Thanks for the code. The error is raised in the 2D implementation of nll_loss in these lines of code.
You might be able to avoid this issue by using reduction="none" and applying the reduction explicitly afterwards as seen here:

torch.use_deterministic_algorithms(True)
criterion = nn.CrossEntropyLoss()
x = torch.randn(10, 10, 24, 24)
y = torch.randint(0, 10, (10, 24, 24))
x = x.to("cuda")
y = y.to("cuda")
loss = criterion(x, y)
# RuntimeError: nll_loss2d_forward_out_cuda_template does not have a deterministic implementation, but you set 'torch.use_deterministic_algorithms(True)'

# alternative
criterion = nn.CrossEntropyLoss(reduction="none")
loss = criterion(x, y)
loss = loss.mean()
1 Like

Thank you very much! I will try this.

◇ ◇ ◇ ◇ ◇ ◇ ◇

*Problems to solve:*
1) Name each variable that gets assigned a value in the code of the forum thread on the nll_loss determinism error.
2) Carry the forum thread on the nll_loss determinism error forward with the next reply.

*Extracted records:*

◇ ◇ ◇ ◇ ◇ ◇ ◇

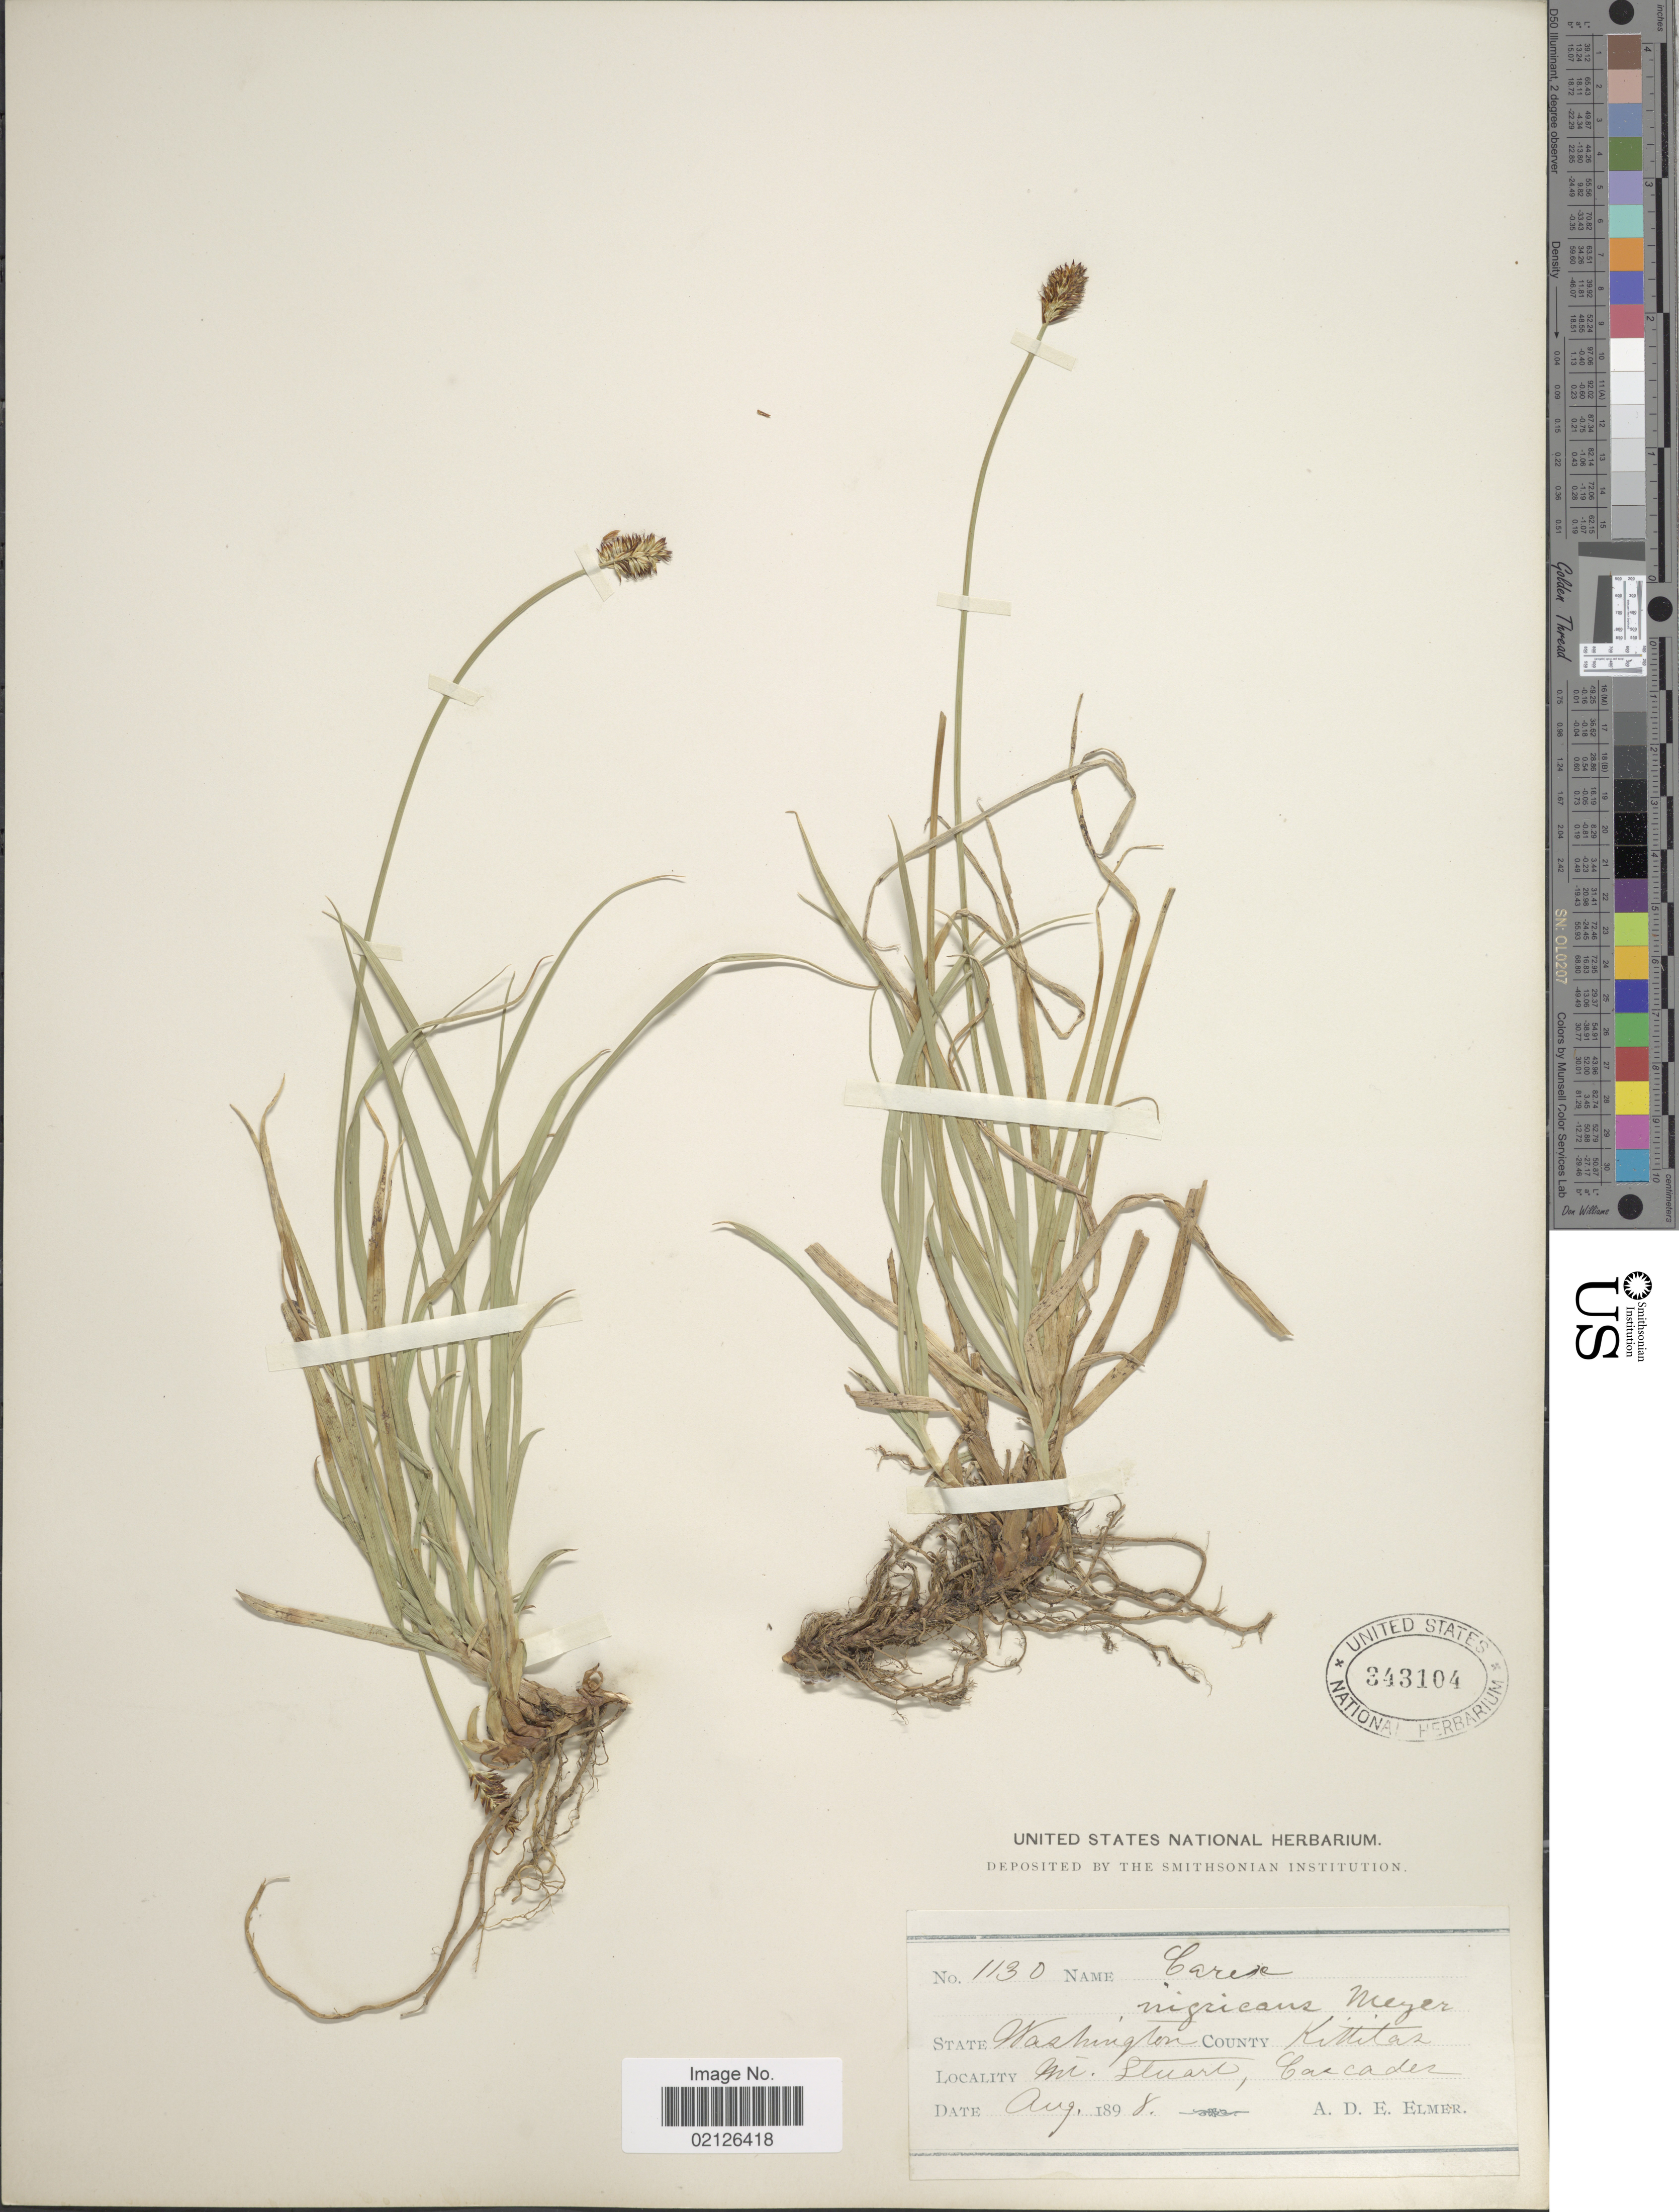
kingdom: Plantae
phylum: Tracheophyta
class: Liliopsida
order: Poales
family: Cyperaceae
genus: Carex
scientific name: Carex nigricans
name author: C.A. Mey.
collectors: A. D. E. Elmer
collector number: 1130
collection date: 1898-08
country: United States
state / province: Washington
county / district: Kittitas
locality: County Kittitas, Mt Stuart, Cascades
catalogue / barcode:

◇ ◇ ◇ ◇ ◇ ◇ ◇

*Answers provided:*
1) criterion, x, y, loss

2)
I would like to add that for anyone attempting to use this solution in multiclass problems where a certain index must be excluded (and thus passing ignore_index in the builder (i.e.: nn.CrossEntropyLoss(ignore_index=1)) be careful to also ignore these indices when calculating the mean.

CrossEntropyLoss will do that for you if you use reduction="mean" but if you use "none" and then apply the mean yourself, you become responsible for excluding those. You may do so like this (assuming your ignored class index is 1):

loss = loss[y != 1].mean()